:: Records provided ::
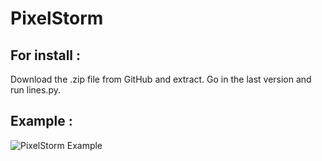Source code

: # PixelStorm
## For install :
Download the .zip file from GitHub and extract. Go in the last version and run lines.py.
## Example :
![PixelStorm Example](assets/image.png)
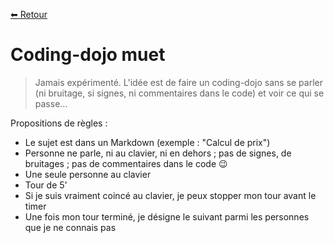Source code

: [⬅ Retour](./README.md)

# Coding-dojo muet 

> Jamais expérimenté. L'idée est de faire un coding-dojo sans se parler (ni bruitage, si signes, ni commentaires 
> dans le code) et voir ce qui se passe... 

Propositions de règles :
* Le sujet est dans un Markdown (exemple : "Calcul de prix")
* Personne ne parle, ni au clavier, ni en dehors ; pas de signes, de bruitages ; pas de commentaires dans le code 😉
* Une seule personne au clavier
* Tour de 5'
* Si je suis vraiment coincé au clavier, je peux stopper mon tour avant le timer
* Une fois mon tour terminé, je désigne le suivant parmi les personnes que je ne connais pas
:::
__What to work on__
Exact copies of the lines from the one with "avant le timer" through the final line of the listing should be returned, and no other lines.

__Response to the task__
* Si je suis vraiment coincé au clavier, je peux stopper mon tour avant le timer
* Une fois mon tour terminé, je désigne le suivant parmi les personnes que je ne connais pas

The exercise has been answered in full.